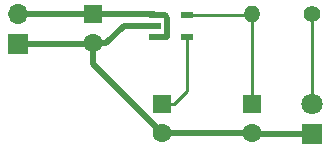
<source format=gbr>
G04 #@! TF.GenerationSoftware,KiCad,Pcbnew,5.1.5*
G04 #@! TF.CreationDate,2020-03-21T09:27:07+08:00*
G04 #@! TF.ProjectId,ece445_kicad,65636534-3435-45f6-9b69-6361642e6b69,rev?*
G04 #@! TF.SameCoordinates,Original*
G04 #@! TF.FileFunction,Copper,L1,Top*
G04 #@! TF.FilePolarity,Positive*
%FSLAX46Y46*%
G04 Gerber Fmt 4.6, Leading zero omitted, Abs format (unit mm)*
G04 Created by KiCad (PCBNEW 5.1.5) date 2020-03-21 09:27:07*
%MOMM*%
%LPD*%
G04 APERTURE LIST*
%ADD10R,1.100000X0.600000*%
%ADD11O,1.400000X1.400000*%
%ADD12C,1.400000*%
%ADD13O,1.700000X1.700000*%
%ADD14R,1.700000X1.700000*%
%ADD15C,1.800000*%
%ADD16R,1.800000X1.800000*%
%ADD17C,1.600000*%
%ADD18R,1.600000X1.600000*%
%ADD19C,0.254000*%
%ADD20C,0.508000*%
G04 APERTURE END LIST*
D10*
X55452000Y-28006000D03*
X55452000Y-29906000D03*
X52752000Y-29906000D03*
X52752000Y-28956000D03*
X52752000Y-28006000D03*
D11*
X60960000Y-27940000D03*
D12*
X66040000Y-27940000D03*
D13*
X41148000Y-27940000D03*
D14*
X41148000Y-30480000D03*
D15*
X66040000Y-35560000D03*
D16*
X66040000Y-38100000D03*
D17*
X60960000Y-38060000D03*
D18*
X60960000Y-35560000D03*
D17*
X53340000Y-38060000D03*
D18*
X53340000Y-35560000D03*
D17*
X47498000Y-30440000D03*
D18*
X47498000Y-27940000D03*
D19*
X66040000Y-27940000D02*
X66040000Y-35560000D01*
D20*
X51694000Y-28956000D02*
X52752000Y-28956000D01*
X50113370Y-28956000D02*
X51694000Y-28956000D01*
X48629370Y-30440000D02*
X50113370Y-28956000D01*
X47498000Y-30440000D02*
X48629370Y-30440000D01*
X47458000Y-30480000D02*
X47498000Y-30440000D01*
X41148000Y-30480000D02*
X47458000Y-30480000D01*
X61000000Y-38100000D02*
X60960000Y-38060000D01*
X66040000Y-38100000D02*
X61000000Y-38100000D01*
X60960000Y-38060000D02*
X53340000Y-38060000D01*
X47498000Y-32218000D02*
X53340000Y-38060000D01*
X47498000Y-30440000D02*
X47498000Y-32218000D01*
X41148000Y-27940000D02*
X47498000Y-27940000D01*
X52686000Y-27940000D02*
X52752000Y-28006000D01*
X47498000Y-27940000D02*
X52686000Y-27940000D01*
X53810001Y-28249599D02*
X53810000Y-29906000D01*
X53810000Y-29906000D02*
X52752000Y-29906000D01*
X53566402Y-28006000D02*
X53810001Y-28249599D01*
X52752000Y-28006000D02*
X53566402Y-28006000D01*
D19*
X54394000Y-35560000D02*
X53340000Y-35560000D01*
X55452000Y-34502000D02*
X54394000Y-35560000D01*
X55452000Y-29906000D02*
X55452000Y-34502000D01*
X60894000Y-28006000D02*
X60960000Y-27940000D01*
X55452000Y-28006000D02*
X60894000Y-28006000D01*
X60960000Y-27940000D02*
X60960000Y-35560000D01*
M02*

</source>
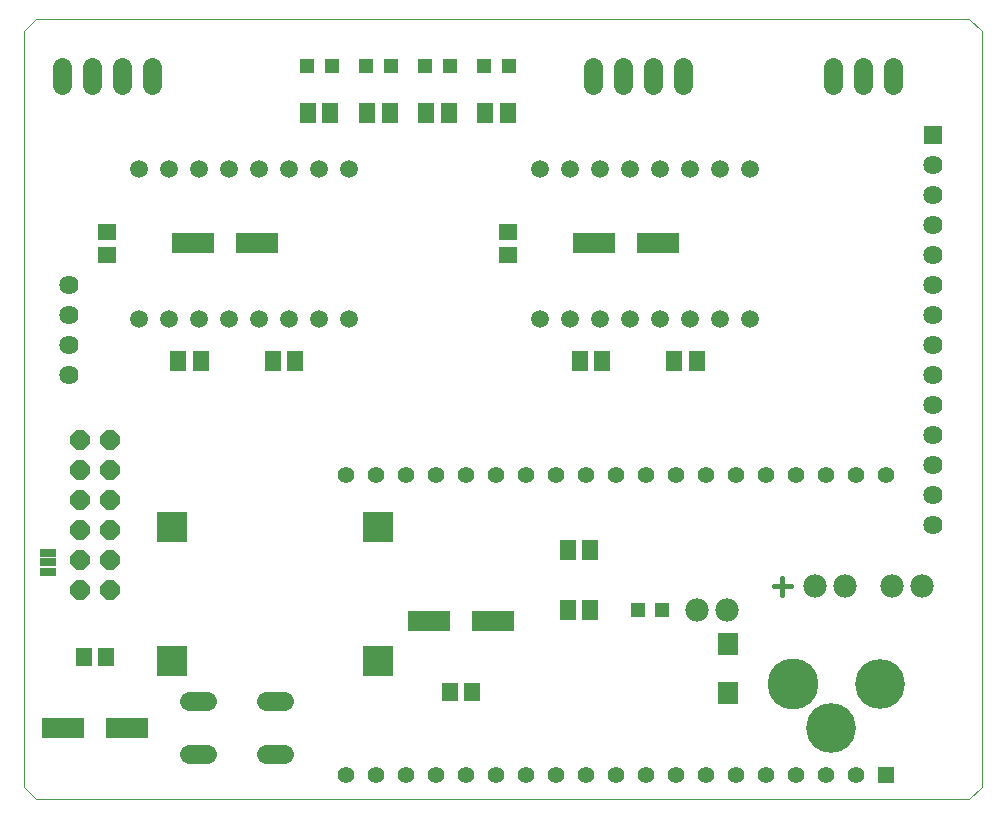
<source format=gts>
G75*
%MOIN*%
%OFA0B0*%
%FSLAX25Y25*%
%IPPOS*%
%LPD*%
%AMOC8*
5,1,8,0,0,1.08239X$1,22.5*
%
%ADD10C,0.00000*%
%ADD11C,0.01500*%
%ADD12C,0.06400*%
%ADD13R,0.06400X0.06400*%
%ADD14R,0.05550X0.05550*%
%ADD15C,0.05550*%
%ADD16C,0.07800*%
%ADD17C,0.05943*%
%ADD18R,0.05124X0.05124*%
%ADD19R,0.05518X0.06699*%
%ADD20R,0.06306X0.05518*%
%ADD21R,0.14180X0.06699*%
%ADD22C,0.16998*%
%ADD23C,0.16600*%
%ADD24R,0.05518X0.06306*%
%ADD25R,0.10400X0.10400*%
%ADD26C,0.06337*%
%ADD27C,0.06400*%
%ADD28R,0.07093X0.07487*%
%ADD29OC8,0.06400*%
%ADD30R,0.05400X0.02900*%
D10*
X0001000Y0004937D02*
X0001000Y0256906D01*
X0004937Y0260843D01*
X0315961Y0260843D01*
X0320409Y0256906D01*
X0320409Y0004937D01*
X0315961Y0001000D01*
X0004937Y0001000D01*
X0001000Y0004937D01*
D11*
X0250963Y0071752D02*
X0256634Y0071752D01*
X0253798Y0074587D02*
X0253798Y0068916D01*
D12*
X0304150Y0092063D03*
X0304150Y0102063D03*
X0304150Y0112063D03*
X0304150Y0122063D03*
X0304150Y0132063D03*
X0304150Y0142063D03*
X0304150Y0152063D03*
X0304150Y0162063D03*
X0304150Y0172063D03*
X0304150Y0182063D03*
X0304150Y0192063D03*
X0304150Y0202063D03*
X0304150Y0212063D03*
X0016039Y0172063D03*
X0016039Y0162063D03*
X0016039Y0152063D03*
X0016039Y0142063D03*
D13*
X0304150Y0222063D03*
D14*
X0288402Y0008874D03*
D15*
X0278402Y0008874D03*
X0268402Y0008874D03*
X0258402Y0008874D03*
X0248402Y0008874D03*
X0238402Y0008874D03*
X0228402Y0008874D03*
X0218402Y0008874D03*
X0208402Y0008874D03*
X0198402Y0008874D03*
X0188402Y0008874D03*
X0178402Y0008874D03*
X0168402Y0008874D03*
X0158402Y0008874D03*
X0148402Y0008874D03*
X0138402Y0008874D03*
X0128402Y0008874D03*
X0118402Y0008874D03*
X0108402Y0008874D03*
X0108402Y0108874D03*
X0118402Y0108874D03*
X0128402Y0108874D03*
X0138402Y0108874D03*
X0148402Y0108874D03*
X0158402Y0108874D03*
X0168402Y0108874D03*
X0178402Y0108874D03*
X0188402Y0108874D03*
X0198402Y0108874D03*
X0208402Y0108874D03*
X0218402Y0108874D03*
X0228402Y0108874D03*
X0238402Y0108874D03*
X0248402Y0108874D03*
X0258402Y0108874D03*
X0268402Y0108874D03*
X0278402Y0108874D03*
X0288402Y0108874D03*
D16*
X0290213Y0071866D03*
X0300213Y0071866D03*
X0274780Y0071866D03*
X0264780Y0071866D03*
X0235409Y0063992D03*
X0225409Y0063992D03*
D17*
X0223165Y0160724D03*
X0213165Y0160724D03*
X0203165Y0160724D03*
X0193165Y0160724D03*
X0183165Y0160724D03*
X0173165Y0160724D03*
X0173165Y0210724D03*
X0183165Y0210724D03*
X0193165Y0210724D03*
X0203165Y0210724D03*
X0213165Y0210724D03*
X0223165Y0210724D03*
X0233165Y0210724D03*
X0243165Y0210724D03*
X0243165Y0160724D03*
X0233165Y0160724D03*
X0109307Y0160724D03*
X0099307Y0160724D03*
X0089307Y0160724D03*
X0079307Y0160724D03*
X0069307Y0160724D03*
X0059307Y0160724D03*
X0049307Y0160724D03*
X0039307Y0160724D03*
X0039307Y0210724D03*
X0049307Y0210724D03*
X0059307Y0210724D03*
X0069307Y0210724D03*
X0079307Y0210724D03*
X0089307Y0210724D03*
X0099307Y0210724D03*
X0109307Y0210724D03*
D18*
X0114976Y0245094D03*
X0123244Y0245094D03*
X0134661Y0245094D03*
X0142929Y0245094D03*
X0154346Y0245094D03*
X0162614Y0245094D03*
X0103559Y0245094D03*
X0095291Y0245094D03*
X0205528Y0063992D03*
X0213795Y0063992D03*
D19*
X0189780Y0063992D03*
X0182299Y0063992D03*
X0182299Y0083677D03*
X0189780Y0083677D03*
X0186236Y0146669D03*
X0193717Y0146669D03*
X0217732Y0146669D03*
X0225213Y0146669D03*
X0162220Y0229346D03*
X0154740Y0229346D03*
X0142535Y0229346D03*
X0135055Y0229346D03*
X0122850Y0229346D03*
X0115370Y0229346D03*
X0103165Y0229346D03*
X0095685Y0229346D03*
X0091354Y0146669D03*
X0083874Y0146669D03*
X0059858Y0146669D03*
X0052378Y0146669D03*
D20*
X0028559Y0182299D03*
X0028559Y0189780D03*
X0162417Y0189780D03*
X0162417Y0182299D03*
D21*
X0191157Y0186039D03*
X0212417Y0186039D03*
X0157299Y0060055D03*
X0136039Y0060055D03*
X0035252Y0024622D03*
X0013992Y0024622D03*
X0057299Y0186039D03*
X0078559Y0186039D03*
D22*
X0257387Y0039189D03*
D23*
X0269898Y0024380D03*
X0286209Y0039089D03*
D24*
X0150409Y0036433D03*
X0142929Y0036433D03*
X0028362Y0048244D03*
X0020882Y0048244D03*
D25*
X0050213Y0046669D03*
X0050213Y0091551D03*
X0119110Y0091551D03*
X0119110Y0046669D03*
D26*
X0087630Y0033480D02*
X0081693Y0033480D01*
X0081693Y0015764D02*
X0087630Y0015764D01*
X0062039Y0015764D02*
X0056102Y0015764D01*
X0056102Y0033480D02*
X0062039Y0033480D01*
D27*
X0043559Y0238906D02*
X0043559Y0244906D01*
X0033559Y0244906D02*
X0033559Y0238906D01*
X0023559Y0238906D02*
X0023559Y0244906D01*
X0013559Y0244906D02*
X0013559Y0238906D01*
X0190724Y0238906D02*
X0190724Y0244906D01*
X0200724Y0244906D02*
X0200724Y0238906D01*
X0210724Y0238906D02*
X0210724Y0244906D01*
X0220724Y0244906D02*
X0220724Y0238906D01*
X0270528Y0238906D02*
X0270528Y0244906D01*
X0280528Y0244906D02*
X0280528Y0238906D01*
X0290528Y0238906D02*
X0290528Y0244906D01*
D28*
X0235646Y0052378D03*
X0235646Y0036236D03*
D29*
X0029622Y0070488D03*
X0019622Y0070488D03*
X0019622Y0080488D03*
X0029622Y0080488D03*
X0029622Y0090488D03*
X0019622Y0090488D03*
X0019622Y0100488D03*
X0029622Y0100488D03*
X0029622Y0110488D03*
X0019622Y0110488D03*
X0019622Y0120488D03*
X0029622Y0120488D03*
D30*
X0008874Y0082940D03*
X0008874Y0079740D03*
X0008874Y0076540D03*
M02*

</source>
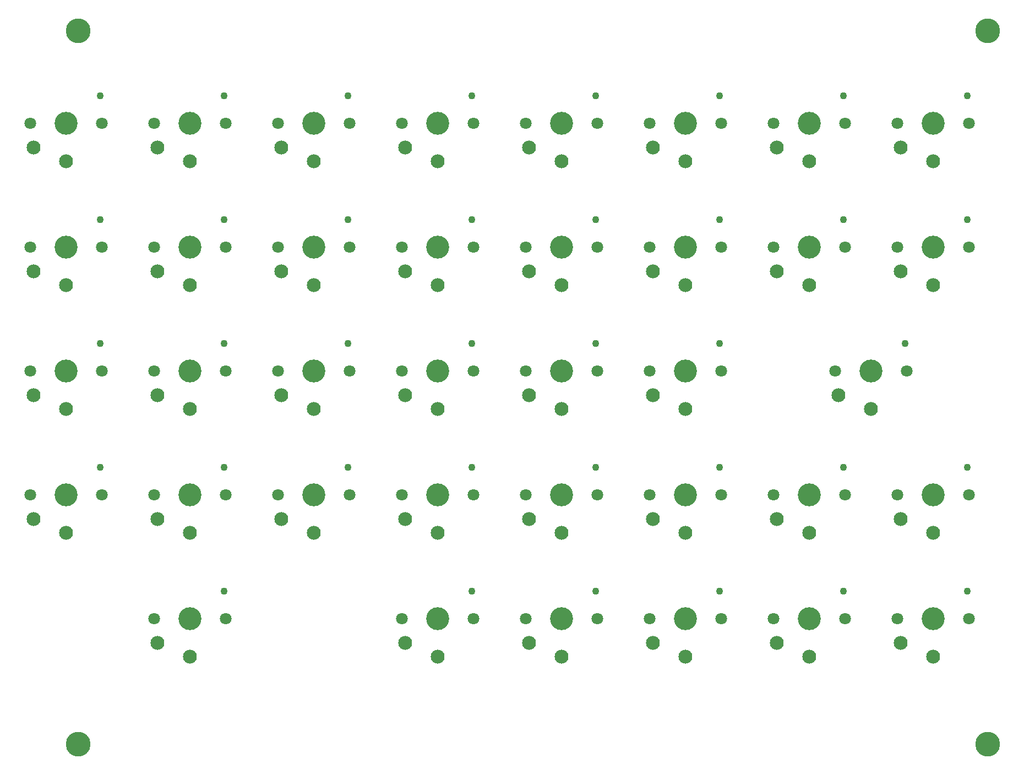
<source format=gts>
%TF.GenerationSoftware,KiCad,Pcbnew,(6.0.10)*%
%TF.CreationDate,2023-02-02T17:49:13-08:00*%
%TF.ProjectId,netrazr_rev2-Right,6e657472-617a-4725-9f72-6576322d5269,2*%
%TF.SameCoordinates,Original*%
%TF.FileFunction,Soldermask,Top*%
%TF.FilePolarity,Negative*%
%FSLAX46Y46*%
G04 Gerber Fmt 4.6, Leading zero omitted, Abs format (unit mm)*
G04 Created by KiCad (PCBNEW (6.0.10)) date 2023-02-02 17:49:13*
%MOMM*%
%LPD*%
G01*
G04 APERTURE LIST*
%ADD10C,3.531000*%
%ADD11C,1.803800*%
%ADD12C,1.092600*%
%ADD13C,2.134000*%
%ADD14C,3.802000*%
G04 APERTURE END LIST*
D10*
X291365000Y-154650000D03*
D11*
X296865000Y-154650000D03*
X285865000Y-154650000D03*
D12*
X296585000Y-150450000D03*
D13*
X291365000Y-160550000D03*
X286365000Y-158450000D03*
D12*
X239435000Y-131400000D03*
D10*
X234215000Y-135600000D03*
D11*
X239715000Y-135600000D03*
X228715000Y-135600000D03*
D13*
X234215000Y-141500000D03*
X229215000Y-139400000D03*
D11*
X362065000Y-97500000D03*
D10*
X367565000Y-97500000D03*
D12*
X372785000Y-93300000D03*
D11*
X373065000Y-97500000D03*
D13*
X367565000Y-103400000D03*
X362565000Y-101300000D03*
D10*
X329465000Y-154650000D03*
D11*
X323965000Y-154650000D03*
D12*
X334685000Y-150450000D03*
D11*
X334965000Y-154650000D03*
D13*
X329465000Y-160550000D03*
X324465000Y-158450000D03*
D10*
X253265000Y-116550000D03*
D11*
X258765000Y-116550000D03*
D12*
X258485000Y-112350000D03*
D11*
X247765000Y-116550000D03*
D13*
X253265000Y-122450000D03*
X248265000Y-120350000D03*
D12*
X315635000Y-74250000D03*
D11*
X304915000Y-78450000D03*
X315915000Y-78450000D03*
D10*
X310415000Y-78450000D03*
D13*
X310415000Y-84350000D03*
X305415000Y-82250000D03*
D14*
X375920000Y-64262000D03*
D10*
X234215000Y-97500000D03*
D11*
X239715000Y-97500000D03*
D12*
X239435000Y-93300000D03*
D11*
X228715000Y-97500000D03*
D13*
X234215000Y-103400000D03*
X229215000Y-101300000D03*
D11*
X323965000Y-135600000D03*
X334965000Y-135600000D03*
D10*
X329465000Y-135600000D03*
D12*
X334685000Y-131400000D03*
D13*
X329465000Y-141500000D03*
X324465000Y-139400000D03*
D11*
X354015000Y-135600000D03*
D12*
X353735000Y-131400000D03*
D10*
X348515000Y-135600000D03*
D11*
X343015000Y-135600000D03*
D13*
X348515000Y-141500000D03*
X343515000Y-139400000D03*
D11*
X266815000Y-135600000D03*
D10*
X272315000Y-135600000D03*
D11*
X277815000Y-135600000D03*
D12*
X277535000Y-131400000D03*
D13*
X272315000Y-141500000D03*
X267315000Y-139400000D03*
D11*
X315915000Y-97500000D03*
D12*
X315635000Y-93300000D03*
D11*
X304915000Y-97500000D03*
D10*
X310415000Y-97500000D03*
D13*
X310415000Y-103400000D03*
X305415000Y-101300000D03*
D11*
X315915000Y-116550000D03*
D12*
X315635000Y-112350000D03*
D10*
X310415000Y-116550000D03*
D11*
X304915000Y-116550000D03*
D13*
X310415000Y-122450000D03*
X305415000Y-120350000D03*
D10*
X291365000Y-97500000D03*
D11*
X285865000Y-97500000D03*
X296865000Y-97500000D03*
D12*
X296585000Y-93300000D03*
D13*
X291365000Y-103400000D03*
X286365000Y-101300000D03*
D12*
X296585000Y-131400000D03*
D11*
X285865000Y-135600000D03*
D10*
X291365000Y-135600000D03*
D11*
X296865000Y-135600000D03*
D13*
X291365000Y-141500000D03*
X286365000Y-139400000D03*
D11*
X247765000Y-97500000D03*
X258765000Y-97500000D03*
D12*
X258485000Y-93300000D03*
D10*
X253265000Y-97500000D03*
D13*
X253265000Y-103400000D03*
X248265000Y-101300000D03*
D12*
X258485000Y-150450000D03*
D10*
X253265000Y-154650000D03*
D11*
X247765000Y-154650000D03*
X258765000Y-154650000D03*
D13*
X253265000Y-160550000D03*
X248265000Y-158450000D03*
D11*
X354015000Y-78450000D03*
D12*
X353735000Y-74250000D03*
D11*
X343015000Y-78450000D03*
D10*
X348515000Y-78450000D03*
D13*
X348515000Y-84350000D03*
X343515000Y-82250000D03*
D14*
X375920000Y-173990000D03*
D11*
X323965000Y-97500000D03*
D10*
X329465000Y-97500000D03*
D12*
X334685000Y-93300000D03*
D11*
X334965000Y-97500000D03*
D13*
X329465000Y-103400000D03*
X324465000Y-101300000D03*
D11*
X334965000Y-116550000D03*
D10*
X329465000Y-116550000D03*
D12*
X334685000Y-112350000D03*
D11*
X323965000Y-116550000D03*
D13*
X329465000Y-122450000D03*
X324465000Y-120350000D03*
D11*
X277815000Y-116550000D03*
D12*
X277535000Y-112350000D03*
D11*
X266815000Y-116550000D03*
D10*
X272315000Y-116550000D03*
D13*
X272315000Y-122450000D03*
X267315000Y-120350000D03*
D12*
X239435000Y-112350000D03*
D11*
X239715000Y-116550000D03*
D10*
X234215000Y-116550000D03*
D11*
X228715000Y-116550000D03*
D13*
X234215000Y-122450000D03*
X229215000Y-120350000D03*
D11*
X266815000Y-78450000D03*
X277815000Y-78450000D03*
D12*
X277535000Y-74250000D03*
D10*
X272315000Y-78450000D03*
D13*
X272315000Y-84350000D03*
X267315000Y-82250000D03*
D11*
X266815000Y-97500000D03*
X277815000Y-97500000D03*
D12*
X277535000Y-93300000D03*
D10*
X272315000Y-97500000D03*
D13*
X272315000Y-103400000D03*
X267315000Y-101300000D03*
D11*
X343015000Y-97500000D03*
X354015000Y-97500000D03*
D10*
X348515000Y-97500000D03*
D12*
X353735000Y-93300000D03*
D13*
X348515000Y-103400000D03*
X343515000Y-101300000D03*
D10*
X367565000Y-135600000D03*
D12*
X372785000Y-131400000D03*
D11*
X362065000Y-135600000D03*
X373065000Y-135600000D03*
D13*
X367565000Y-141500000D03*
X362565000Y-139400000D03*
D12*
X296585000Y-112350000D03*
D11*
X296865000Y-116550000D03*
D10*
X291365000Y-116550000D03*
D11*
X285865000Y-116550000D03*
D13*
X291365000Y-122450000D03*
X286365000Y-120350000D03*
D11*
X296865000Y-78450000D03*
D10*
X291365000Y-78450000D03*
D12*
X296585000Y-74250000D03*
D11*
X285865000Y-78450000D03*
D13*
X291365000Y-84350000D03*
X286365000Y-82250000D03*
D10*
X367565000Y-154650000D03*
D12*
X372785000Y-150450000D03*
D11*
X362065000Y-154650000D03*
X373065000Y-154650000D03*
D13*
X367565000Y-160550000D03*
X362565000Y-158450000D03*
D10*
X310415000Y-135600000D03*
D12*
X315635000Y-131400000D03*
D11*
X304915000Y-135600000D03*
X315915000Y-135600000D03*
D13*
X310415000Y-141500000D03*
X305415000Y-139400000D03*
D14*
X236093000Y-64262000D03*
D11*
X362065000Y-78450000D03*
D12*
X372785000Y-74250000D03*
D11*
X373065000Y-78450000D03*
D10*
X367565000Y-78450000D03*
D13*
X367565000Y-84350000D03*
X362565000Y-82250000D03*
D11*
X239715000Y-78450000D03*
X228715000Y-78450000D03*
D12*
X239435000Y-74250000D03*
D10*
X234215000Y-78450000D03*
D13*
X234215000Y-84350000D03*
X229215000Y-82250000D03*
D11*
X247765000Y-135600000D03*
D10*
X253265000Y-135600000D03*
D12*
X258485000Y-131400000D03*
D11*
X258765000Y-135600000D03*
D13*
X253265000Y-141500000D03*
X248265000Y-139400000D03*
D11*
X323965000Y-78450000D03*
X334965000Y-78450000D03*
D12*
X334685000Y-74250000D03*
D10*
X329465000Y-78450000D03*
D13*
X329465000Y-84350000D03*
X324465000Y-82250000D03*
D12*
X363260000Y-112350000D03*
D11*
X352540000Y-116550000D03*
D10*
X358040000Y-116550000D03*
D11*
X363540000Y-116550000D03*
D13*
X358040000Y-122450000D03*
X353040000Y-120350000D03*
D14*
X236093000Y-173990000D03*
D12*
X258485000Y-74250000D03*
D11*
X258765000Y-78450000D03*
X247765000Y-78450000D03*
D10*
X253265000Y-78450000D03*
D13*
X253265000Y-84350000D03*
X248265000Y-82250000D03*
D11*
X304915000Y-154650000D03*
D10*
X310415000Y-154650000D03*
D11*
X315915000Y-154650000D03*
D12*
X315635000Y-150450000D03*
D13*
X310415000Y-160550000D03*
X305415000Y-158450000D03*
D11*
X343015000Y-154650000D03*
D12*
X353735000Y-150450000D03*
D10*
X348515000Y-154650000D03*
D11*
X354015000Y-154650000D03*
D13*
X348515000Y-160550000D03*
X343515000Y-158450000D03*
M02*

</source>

§ **REQUIRED ACTION**:
Lines with "ProjectId": return each one from the data above.

§ **FINISHED TASK**:
G04 #@! TF.ProjectId,ece445_kicad,65636534-3435-45f6-9b69-6361642e6b69,rev?*
%TF.ProjectId,netrazr_rev2-Right,6e657472-617a-4725-9f72-6576322d5269,2*%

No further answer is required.